Global Temperature Change

Last year tied with 2016 as the hottest on record. The seven hottest years have all occurred since 2014.
Source: NOAA

Why this number

Just look at what almost one degree Celsius of warming has done: more extreme heat and wildfires, bigger storms and droughts, hotter and higher seas, warmer summers and winters. Many animals and plants are shifting to new areas, seeking familiar ecosystems elsewhere. Industries and economies are either facing or preparing for impacts.

This number matters because every small fraction of a degree matters. The Paris Agreement in 2015 set a worldwide aspirational target to hold warming to 1.5°C, down from a 2°C target. Staying below 1.5°C would prevent hundreds of millions of people from suffering through extreme heat waves and give other living things more time to adjust to changing conditions.

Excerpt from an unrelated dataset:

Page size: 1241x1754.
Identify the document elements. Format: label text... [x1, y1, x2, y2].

2020 and 2016 are the hottest years on record

Global temperature vs. 20th century average
Source: NOAA

Inside the metric

No one directly experiences the global average temperature. It’s a way for scientists to analyze and communicate how much energy the Earth is trapping that would have radiated into space without climate pollution. Scientists don’t compile temperature records the way you’d eyeball a thermometer. A difference so slight it would have no bearing on your decision to wear a coat in the morning—more than 1°C above the 20th century average—ends up having far-reaching climate consequences.

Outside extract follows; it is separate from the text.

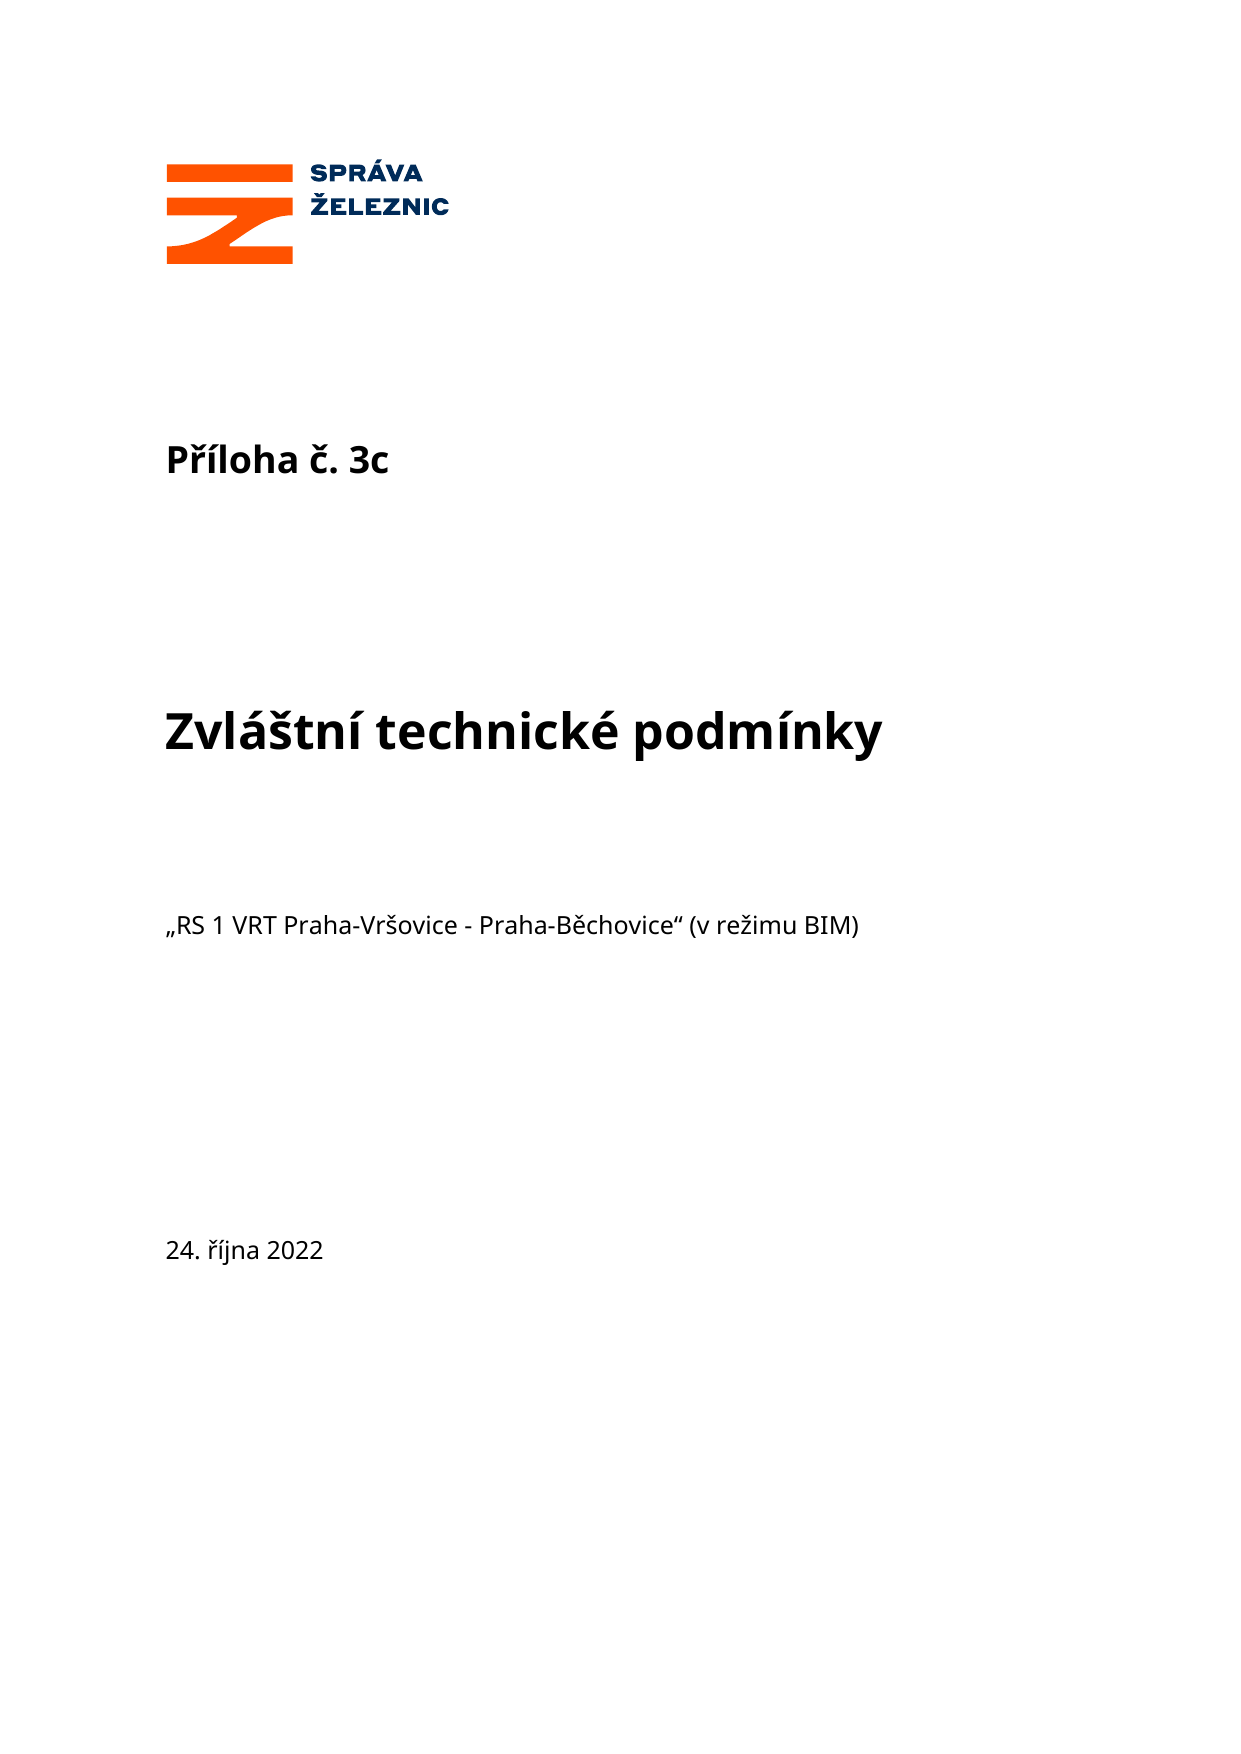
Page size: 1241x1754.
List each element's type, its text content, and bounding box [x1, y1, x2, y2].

text 24. října 2022 [165, 1232, 1075, 1267]
text Zvláštní technické podmínky [165, 696, 1075, 764]
text Příloha č. 3c [165, 433, 1075, 484]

Scientists are extremely confident that human activity is causing the world to heat up. The UN-backed Intergovernmental Panel on Climate Change confirmed human influence on the temperature in the mid-1990s.

How we know

Readings from the thousands of land- and sea-surface monitors are reported as the difference (or “anomaly”) from the monitor’s own long-term record. The raw data come from weather-monitoring stations, ships, buoys and satellites. These anomalies are then analyzed, stripped of biases and averaged into the larger figure. Several groups analyze temperature records, including the National Oceanic and Atmospheric Administration, NASA Goddard Institute of Space Studies, the U.K. Climate Research Unit, the Japanese Meteorological Agency and Berkeley Earth.

What progress looks like:

The rate of warming since 1981—0.18°C per decade—is more than twice the rate since 1880. A sign of progress in the worldwide effort to lower greenhouse-gas emissions would be a slowing of this rate of rising temperatures. But don’t expect to see global average temperatures fall anytime soon. Even if all new emissions suddenly stopped tomorrow, the Earth might still warm by several tenths of a degree Celsius.